Advertising Feature The future looks bright with a growing number of women making their mark on the digital world
Beyond equality, there are sound business reasons to encouraging more women to attain the highest ranks in companies. Recent research on Fortune 500 companies has revealed the strong financial advantages of an increase in the numbers of women at board director level. Fortune 500 companies with the highest representation of women board directors attained significantly higher financial performance, on average, than those with the lowest representation of women board directors. In addition, the research points out a notably stronger-than-average performance at companies with three or more women board directors.
Studies looked at three critical financial measures: return on equity, return on sales, and return on invested capital, and compared the performance of companies with the highest representation of women on their boards to those with the lowest representation. Return on Equity: On average, companies with the highest percentages of women board directors outperformed those with the least by 53 percent. Return on Sales: On average, companies with the highest percentages of women board directors outperformed those with the least by 42 percent. Return on Invested Capital: On average, companies with the highest percentages of women board directors outperformed those with the least by 66 percent. Gender balanced boards are more successful than mono-cultural boards on every measure, the numbers speak volumes.
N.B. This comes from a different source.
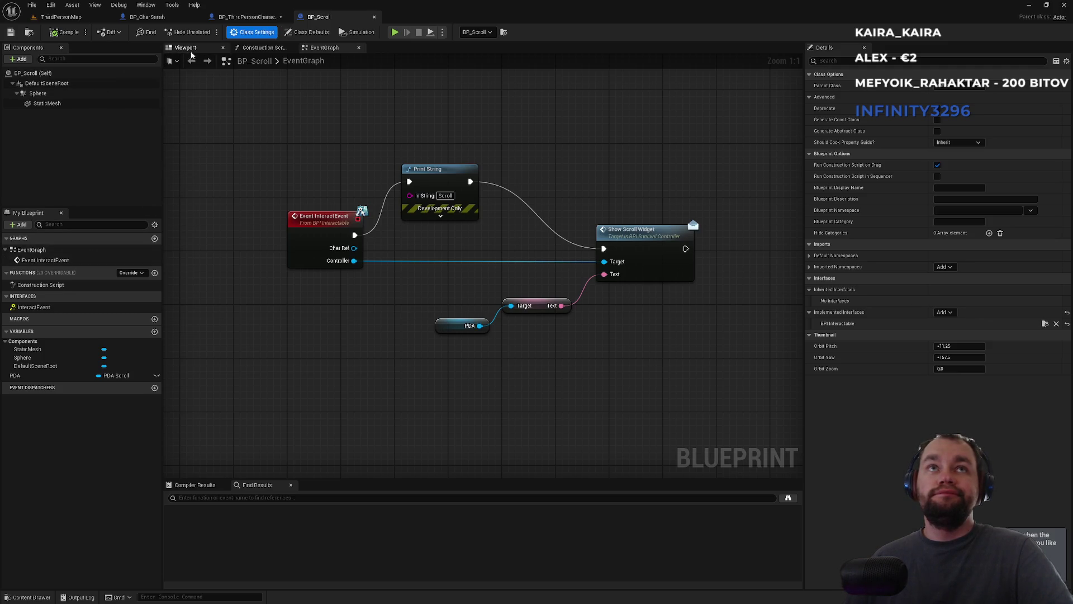
click(56, 103)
Above the financial gains, there is also the under-utilised skills of female university graduates. In Ireland particularly, the latest data from the Central Statistics Office shows that women are more likely to have a third-level qualification, with over half (55.3%) of women aged 25-34 having a third-level qualification in 2013 compared to just 42.7% of men in this age group. Female students outnumber males in business, administration and law, this highly skilled talent pool can bolster the economy as a whole. Meanwhile increasing numbers of women are studying science, engineering and technology degrees, but over 70% drop out of SET careers, compared with half of men. This is a huge waste of investment, talent and opportunity, especially as the key challenges of our time – technology, renewable energy, medical advances – require diversity of technical and societal engagement.
In the simplest monetary terms, the market of female consumers is worth $20 trillion and women are estimated to be responsible for about 70 per cent of household purchasing power. Companies need to get serious about leveraging female talent. New markets beckon and women are needed to drive us there. It’s time to jump on board and get more women on the boards of Irish companies.